• Extracted material:
[start]
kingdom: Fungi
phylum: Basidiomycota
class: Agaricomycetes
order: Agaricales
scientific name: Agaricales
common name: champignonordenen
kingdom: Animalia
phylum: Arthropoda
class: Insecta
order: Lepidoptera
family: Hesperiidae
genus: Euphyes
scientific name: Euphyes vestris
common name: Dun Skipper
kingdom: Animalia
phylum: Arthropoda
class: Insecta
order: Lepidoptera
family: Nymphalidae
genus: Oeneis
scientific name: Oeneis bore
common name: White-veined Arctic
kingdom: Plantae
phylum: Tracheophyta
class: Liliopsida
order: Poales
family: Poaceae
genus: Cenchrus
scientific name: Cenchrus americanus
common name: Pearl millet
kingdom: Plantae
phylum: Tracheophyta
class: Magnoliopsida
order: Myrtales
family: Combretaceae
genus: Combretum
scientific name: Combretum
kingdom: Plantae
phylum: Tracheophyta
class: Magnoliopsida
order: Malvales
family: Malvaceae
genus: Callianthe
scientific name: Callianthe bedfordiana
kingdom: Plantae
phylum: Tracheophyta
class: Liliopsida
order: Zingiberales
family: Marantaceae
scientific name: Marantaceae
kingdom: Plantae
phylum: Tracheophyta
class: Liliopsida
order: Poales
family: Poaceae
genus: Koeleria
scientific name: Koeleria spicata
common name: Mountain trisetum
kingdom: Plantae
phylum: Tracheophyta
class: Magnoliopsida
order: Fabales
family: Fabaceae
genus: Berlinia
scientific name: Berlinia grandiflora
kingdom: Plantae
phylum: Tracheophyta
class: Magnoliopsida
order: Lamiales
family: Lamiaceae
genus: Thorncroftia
[end]
• What the exercise asks: Reproduce every line in the rows above word for word, in the same order, from the first kingdom line through the final genus line.

• Task answer:
kingdom: Fungi
phylum: Basidiomycota
class: Agaricomycetes
order: Agaricales
scientific name: Agaricales
common name: champignonordenen
kingdom: Animalia
phylum: Arthropoda
class: Insecta
order: Lepidoptera
family: Hesperiidae
genus: Euphyes
scientific name: Euphyes vestris
common name: Dun Skipper
kingdom: Animalia
phylum: Arthropoda
class: Insecta
order: Lepidoptera
family: Nymphalidae
genus: Oeneis
scientific name: Oeneis bore
common name: White-veined Arctic
kingdom: Plantae
phylum: Tracheophyta
class: Liliopsida
order: Poales
family: Poaceae
genus: Cenchrus
scientific name: Cenchrus americanus
common name: Pearl millet
kingdom: Plantae
phylum: Tracheophyta
class: Magnoliopsida
order: Myrtales
family: Combretaceae
genus: Combretum
scientific name: Combretum
kingdom: Plantae
phylum: Tracheophyta
class: Magnoliopsida
order: Malvales
family: Malvaceae
genus: Callianthe
scientific name: Callianthe bedfordiana
kingdom: Plantae
phylum: Tracheophyta
class: Liliopsida
order: Zingiberales
family: Marantaceae
scientific name: Marantaceae
kingdom: Plantae
phylum: Tracheophyta
class: Liliopsida
order: Poales
family: Poaceae
genus: Koeleria
scientific name: Koeleria spicata
common name: Mountain trisetum
kingdom: Plantae
phylum: Tracheophyta
class: Magnoliopsida
order: Fabales
family: Fabaceae
genus: Berlinia
scientific name: Berlinia grandiflora
kingdom: Plantae
phylum: Tracheophyta
class: Magnoliopsida
order: Lamiales
family: Lamiaceae
genus: Thorncroftia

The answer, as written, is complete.